Assignment: Take each line below that has "Device" and copy it.

--

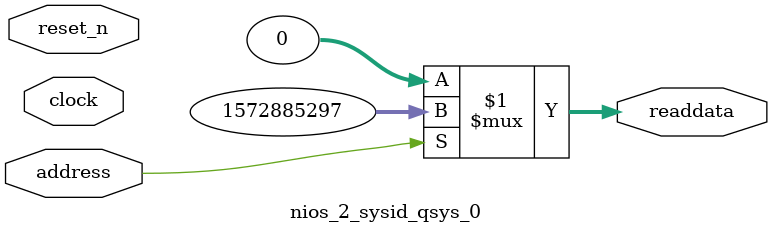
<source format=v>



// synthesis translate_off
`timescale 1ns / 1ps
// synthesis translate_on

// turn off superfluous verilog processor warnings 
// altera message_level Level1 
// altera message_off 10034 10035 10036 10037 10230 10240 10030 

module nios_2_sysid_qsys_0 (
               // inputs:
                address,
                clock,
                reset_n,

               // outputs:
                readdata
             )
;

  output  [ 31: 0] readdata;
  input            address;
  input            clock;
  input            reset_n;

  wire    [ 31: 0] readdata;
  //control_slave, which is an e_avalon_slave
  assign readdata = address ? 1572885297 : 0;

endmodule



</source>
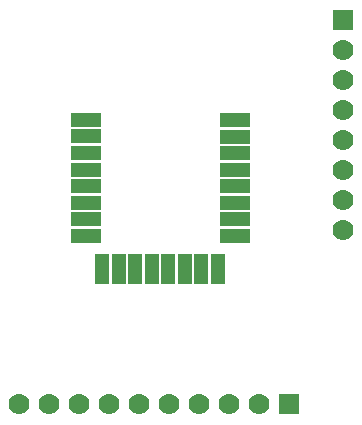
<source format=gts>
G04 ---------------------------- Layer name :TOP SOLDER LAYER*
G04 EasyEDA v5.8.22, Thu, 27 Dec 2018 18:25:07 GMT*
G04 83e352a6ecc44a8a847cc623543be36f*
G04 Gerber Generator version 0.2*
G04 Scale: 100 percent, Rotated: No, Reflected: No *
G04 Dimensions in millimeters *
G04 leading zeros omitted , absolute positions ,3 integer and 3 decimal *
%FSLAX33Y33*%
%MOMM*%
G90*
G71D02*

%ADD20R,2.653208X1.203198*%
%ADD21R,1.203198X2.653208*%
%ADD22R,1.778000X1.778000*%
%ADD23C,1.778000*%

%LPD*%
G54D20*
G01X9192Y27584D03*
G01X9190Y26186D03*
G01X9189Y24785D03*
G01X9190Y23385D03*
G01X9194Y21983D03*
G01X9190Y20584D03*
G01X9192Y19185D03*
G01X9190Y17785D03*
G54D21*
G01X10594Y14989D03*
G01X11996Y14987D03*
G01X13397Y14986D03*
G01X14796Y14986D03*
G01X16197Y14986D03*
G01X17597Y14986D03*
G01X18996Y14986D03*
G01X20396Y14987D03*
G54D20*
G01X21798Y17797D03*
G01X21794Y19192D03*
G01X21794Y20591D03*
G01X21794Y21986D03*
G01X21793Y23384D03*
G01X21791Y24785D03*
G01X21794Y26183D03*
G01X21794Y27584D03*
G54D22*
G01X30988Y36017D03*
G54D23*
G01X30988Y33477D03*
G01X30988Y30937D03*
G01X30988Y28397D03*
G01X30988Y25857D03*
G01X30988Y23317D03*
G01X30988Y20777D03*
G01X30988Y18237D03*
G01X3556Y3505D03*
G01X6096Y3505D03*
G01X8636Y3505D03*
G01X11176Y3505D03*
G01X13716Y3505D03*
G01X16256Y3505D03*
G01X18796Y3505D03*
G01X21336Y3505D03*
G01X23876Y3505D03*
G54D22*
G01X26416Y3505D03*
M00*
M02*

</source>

--

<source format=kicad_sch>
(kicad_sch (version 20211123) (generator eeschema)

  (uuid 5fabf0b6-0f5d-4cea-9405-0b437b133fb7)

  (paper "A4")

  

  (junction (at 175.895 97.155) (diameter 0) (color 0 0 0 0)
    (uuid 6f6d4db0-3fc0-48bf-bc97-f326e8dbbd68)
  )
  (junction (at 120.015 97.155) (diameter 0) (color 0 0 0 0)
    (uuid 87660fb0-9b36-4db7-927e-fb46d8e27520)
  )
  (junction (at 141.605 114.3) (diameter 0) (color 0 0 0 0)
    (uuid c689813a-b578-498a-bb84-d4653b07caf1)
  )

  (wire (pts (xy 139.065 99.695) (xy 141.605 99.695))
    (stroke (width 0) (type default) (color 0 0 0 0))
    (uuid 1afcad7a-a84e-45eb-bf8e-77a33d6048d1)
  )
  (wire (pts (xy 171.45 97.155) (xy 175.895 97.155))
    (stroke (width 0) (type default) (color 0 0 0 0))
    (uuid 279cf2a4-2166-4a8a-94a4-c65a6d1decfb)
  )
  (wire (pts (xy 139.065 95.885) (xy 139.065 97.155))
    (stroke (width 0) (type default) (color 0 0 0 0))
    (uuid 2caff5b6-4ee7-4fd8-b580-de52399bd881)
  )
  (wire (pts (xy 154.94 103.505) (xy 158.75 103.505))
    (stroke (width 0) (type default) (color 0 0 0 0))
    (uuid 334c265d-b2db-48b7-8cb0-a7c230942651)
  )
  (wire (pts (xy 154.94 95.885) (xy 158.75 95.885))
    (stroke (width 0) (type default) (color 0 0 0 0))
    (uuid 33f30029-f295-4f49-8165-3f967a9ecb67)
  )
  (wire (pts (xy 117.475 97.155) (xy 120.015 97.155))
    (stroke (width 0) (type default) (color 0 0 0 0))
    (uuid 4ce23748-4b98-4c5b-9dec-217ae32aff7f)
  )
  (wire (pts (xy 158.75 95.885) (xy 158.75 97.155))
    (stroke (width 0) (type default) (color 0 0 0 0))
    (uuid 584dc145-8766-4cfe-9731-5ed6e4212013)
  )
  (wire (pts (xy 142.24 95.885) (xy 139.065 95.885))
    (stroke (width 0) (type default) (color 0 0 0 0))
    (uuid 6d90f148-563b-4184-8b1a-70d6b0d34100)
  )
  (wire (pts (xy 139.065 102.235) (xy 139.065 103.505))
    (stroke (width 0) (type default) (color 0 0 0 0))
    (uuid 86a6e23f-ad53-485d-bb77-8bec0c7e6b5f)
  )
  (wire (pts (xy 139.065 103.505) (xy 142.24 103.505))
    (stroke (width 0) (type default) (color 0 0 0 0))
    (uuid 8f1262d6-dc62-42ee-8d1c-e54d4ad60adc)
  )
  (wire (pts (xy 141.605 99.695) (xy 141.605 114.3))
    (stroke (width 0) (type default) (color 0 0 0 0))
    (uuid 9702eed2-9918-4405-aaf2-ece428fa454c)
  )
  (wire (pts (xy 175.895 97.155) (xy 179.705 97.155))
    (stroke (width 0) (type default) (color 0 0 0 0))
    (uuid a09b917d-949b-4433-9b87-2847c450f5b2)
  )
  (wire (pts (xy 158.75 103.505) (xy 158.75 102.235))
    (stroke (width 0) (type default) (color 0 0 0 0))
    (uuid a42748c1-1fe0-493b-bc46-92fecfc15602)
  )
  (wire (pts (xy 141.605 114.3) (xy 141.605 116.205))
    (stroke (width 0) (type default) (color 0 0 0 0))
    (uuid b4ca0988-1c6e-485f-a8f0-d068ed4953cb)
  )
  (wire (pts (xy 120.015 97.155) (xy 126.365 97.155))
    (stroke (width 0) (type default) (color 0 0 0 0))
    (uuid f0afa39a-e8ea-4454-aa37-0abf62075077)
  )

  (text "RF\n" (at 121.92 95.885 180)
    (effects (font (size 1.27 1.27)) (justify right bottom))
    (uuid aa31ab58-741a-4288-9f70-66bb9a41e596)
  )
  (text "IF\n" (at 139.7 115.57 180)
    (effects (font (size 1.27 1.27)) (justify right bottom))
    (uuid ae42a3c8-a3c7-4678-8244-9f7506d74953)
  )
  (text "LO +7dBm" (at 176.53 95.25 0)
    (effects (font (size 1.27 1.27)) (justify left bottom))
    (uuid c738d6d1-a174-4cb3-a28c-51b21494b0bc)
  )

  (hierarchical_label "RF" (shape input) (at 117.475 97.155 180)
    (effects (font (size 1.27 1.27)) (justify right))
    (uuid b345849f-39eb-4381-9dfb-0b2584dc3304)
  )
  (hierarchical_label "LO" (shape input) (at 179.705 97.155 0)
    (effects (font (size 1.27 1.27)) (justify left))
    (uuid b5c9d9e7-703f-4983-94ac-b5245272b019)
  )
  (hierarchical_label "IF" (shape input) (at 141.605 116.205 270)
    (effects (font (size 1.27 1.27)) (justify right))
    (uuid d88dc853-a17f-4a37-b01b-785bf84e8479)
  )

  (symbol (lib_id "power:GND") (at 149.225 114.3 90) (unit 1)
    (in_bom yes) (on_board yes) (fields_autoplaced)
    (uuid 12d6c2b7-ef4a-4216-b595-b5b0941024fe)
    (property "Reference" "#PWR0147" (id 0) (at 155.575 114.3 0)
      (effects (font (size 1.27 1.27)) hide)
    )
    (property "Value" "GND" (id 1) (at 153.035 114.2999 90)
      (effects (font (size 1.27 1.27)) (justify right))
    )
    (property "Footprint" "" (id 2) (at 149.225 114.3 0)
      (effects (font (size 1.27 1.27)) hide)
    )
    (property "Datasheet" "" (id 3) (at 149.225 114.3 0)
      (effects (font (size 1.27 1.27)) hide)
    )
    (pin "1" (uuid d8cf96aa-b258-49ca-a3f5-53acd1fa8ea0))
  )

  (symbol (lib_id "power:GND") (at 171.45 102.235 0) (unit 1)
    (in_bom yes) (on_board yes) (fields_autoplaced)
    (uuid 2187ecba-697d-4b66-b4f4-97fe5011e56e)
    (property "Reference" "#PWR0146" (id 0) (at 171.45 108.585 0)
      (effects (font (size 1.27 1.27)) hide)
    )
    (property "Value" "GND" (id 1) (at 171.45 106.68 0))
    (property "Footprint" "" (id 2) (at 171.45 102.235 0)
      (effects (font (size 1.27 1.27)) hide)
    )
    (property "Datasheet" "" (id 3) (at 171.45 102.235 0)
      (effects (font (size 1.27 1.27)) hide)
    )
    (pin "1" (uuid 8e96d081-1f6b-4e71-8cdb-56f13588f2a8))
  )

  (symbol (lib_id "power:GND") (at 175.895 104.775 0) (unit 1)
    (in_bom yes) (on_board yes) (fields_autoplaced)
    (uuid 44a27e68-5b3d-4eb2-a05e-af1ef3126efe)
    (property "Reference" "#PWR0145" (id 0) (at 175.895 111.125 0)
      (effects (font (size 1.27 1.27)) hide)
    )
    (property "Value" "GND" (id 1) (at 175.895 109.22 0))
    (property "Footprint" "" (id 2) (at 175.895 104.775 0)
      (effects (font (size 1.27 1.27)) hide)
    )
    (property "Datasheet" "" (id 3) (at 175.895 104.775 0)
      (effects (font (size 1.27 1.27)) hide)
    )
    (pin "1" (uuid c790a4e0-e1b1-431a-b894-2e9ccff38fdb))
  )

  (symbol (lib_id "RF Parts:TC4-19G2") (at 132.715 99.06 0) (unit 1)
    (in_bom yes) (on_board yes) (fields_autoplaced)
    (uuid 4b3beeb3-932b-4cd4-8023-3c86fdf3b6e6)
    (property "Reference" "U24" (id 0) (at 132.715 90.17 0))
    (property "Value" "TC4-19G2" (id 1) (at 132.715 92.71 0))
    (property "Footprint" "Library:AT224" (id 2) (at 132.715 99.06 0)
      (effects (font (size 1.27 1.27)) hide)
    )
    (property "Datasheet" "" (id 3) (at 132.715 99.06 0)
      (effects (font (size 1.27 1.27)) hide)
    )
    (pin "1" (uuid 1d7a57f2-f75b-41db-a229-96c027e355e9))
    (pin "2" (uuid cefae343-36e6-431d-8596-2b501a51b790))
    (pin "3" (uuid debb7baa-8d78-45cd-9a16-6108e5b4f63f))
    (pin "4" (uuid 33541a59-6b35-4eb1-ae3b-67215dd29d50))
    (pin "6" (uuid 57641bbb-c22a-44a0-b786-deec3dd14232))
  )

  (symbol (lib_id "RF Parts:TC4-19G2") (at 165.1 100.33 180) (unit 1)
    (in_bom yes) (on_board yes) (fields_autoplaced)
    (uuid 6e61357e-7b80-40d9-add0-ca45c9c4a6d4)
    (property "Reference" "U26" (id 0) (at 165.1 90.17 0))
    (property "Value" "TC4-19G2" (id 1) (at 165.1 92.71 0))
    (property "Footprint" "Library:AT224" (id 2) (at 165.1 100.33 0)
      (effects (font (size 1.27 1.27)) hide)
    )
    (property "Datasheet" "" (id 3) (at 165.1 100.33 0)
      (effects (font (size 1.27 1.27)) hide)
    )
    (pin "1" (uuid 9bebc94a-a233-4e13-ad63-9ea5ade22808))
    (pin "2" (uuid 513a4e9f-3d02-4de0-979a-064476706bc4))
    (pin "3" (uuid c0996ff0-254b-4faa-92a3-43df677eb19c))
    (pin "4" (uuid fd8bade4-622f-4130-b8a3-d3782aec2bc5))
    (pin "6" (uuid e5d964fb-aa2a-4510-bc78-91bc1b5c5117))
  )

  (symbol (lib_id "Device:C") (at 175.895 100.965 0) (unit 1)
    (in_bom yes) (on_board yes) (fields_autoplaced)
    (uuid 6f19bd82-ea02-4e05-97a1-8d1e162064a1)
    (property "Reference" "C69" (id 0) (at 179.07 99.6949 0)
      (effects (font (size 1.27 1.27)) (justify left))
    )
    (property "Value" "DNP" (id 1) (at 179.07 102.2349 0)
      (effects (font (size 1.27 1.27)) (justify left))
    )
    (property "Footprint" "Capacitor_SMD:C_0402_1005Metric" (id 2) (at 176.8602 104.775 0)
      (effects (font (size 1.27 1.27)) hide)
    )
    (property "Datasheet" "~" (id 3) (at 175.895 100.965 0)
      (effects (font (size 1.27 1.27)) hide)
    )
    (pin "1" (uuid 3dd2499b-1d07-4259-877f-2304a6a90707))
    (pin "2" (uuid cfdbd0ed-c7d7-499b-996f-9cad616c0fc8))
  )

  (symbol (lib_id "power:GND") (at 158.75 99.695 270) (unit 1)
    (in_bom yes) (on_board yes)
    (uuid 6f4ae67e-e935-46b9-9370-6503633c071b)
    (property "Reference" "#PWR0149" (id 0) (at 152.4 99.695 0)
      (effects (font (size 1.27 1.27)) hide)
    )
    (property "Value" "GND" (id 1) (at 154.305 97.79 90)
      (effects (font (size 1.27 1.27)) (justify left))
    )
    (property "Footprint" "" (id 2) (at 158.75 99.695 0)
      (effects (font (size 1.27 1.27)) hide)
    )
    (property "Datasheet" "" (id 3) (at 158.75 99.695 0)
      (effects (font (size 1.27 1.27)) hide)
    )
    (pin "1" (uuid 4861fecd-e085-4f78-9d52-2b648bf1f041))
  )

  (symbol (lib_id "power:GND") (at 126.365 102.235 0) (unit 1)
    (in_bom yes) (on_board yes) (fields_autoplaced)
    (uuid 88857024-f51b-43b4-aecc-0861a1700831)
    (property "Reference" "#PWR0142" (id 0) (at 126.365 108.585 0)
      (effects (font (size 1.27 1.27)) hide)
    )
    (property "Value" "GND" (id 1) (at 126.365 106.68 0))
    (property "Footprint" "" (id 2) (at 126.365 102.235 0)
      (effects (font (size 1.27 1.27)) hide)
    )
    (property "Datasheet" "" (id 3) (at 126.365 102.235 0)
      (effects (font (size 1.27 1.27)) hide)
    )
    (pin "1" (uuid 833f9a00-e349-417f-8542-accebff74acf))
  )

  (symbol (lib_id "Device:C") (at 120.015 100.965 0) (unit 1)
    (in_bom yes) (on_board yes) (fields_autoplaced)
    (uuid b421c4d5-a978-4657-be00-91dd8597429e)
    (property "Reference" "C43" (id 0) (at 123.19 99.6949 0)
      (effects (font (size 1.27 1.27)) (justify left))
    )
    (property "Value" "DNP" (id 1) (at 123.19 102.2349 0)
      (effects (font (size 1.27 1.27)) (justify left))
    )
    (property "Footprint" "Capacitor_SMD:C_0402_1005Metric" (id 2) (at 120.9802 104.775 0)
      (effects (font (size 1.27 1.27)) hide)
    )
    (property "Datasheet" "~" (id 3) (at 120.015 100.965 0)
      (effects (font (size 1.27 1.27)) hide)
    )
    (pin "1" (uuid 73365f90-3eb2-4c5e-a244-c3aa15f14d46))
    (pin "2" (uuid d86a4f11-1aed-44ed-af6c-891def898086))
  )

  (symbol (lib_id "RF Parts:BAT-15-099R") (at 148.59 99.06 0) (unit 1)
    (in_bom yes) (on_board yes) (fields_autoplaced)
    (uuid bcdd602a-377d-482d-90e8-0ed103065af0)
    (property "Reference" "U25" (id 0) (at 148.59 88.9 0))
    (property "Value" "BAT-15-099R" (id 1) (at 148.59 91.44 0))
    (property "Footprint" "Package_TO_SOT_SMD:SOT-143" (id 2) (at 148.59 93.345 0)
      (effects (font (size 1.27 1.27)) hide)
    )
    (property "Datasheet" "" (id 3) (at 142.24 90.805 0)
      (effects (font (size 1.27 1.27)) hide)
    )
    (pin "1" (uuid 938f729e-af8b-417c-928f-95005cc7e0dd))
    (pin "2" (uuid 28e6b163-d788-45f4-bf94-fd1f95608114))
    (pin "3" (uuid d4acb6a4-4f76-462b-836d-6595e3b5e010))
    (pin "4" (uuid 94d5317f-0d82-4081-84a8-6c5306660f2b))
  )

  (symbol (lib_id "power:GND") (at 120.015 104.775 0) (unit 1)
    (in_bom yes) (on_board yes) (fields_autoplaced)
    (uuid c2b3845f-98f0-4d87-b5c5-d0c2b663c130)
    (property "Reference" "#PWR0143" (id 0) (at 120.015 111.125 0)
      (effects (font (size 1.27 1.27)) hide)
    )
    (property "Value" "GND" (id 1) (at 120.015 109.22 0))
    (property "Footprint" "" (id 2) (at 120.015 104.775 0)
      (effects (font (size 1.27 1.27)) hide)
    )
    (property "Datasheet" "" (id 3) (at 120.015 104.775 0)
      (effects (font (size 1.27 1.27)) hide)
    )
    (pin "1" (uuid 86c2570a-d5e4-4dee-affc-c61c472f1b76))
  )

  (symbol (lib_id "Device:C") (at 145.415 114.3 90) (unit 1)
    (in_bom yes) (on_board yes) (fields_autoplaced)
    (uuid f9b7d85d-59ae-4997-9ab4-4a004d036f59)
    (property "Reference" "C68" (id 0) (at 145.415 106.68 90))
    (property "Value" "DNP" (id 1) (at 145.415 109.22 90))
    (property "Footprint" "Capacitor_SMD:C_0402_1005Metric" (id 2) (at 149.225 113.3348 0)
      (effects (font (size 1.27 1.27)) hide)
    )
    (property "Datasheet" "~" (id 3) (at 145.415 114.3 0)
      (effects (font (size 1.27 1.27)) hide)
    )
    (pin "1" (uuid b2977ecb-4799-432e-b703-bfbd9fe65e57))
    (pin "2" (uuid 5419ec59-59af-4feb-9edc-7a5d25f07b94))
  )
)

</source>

--

The answer:
  (symbol (lib_id "Device:C") (at 175.895 100.965 0) (unit 1)
  (symbol (lib_id "Device:C") (at 120.015 100.965 0) (unit 1)
  (symbol (lib_id "Device:C") (at 145.415 114.3 90) (unit 1)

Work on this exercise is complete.